Since anger, aggression and violence are among the most frequent
side-effects of punishment, Westerhoff recommends instead setting
appropriate boundaries for children. "Children need reasonable,
consistent limits that they participate in shaping, limits that are
modeled by their parents rather than shaped by rewards and punishment
for compliance," he said. "They also need to be affirmed and loved
as persons of dignity as they learn to be disciplined disciples."

Plemon T. El-Amin, Masjid Imam of the Atlanta Masjid of Al-Islam,
offered the Islamic perspective on corporal punishment. First and
foremost, he pointed out, "A child is a trust from God who doesn't
belong to parents, he comes through parents, and therefore we should
treat him as a property of God in a most sacred way."

Within this spirit of compassion and caring, El-Amin explained that
Islam sanctions three ways to correct children's behavior: first,
admonish verbally; second, isolate or restrict; third, use corporal
correction that does not bruise or scar and is given with intent to
remedy or help.

"When my grandparents said to me, 'This hurts me more than it's
going to hurt you,' they really meant it," El-Amin said, adding
that he knew his grandmother's spankings were not conducted out of
anger. "She would make an appointment for me to come by her house on
Saturday for my spanking. I knew her love was great. Parents need to
ask themselves if they are correcting behavior because the child is
bothering them, or because if they don't, this behavior is going to
become a problem for the child."

He further explained that in the Koran, the word for striking
physically is also used for striking the intellect or the soul. "The
best method of discipline is to strike the soul, or the consciousness
of the child."

Trenny Stovall, director of the Dekalb County Child Advocacy Center,
offered her legal perspective on the issue by explaining that the State
of Georgia allows corporal punishment, but that children are to be
protected from excessive or unreasonable physical injury by the Cruelty
to Children Act and the Family Violence Act. These protections prove
challenging because they can be very broadly defined in court, she
said, but even more inconsistent is the application of protection to
children who live in diverse communities. "Many of our residents come
from countries where things such as mutilation of girls, hot coins
being placed on skin, and binding children so they won't eat after a
certain time, are cultural norms. We try to explain that in the United
States, this is excessive and unacceptable. We've had pretty good
success at teaching parents to stop this form of punishment."

Karen B. Baynes, a former Fulton County juvenile court associate judge
who now serves as deputy director for the Carl Vinson Institute of
Government at the University of Georgia, says that most people believe
it is their inherent right to discipline their children as they see
fit, and that they believe the law has gone too far in limiting this
right. "It is tough to determine when the law should step in and then
if we do remove children from the home, what is the plan to help
them?"

···

## Given request A
Extract every line of the rows that contains the string "second". The match is case-sensitive.
The passage on corporal punishment and the rows come from separate sources.

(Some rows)

···

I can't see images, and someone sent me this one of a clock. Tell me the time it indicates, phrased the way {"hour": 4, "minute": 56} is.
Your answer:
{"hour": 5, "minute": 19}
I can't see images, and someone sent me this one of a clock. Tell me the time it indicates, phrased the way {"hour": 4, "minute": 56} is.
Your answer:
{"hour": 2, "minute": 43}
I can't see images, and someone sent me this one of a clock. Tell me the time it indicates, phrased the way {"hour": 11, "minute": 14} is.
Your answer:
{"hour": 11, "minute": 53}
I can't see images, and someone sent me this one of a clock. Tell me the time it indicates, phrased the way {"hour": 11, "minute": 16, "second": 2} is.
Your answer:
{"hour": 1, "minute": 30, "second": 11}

···

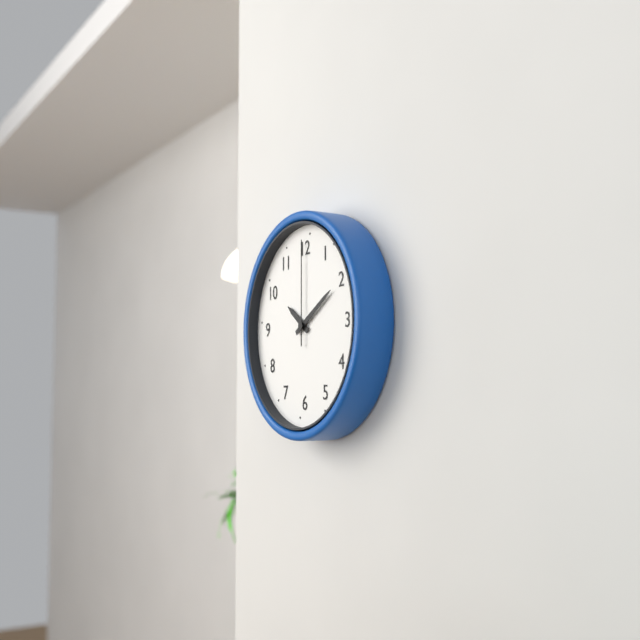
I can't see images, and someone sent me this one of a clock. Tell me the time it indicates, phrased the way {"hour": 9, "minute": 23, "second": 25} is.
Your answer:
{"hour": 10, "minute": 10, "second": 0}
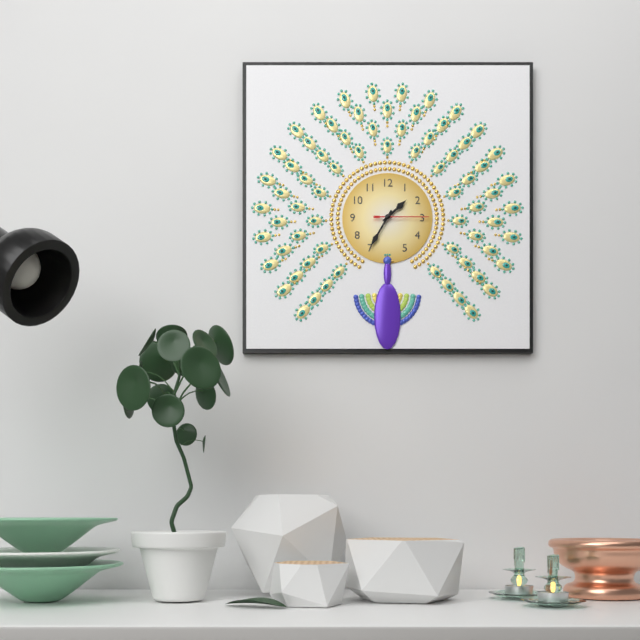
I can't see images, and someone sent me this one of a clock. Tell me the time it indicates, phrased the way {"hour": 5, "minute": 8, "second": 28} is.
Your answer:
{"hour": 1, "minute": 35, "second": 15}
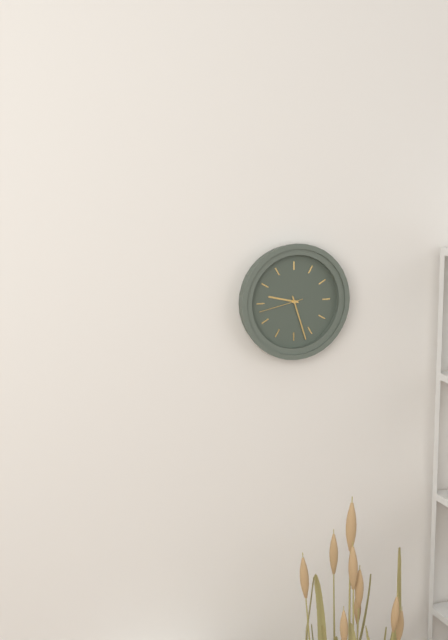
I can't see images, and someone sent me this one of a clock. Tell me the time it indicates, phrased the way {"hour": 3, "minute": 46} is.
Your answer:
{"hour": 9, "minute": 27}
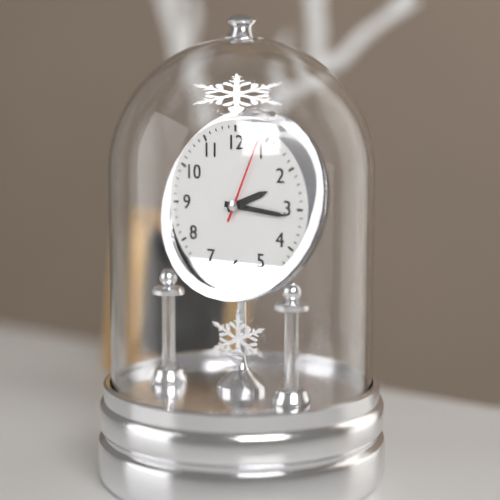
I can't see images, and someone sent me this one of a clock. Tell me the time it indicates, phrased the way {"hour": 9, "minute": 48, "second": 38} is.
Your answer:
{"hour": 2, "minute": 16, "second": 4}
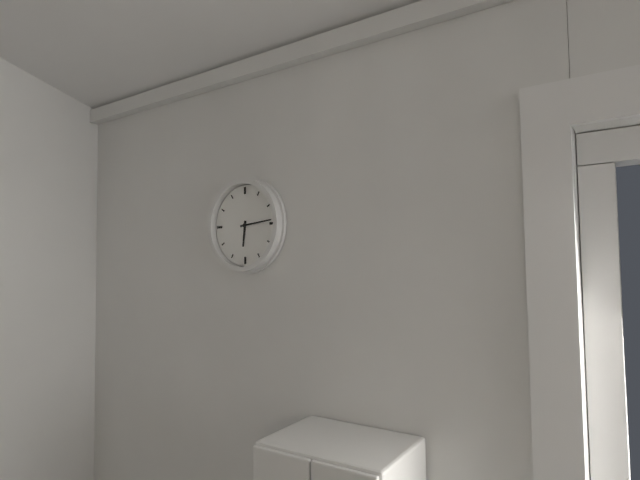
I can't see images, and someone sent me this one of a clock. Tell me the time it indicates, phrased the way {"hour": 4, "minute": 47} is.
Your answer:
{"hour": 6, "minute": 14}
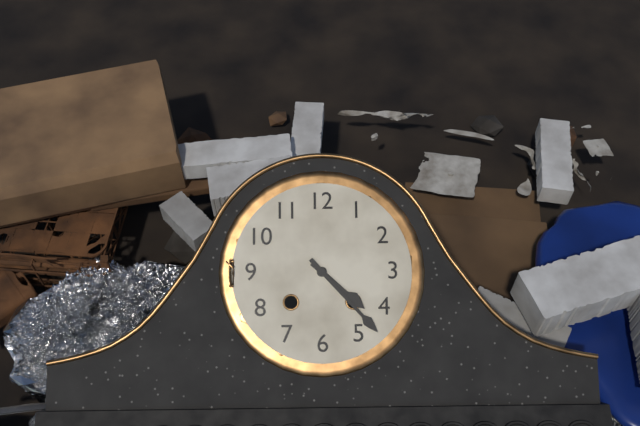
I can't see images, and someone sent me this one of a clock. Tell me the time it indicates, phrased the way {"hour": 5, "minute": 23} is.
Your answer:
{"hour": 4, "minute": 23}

···

## Given request B
Continue the passage on corporal punishment from its last sentence onward.

## Task response A
I can't see images, and someone sent me this one of a clock. Tell me the time it indicates, phrased the way {"hour": 11, "minute": 16, "second": 2} is.
{"hour": 1, "minute": 30, "second": 11}
I can't see images, and someone sent me this one of a clock. Tell me the time it indicates, phrased the way {"hour": 9, "minute": 23, "second": 25} is.
{"hour": 10, "minute": 10, "second": 0}
I can't see images, and someone sent me this one of a clock. Tell me the time it indicates, phrased the way {"hour": 5, "minute": 8, "second": 28} is.
{"hour": 1, "minute": 35, "second": 15}
I can't see images, and someone sent me this one of a clock. Tell me the time it indicates, phrased the way {"hour": 9, "minute": 48, "second": 38} is.
{"hour": 2, "minute": 16, "second": 4}

## Task response B
Martha A. Fineman, Robert W. Woodruff Professor of Law at Emory,
challenged corporal punishment from a human rights perspective.
"Children are people, and they as much as adults are covered by
existing human rights treaties and are entitled to special
provisions," she said.

Fineman pointed to the United Nations Convention on the Rights of the
Child, which calls for children to be equal with adults but given
special attention from the state because they are vulnerable. (The
United States and Somalia are the only two U.N. member countries that
have not adopted the Convention.)

"The concept of 'best interest of the child' should be the
primary consideration in all actions taken by adults concerning
children. This means that the interest of parents or the state are not
to be considered as primary or of superior importance," she said.

Further, Fineman added, "Ideally the state in policymaking would find
it necessary to conduct an impact analysis before making decisions that
affect children's interests. This idea that there should be some
mechanism to guarantee that children's interest have equal value in
decision-making is quite a radical thought."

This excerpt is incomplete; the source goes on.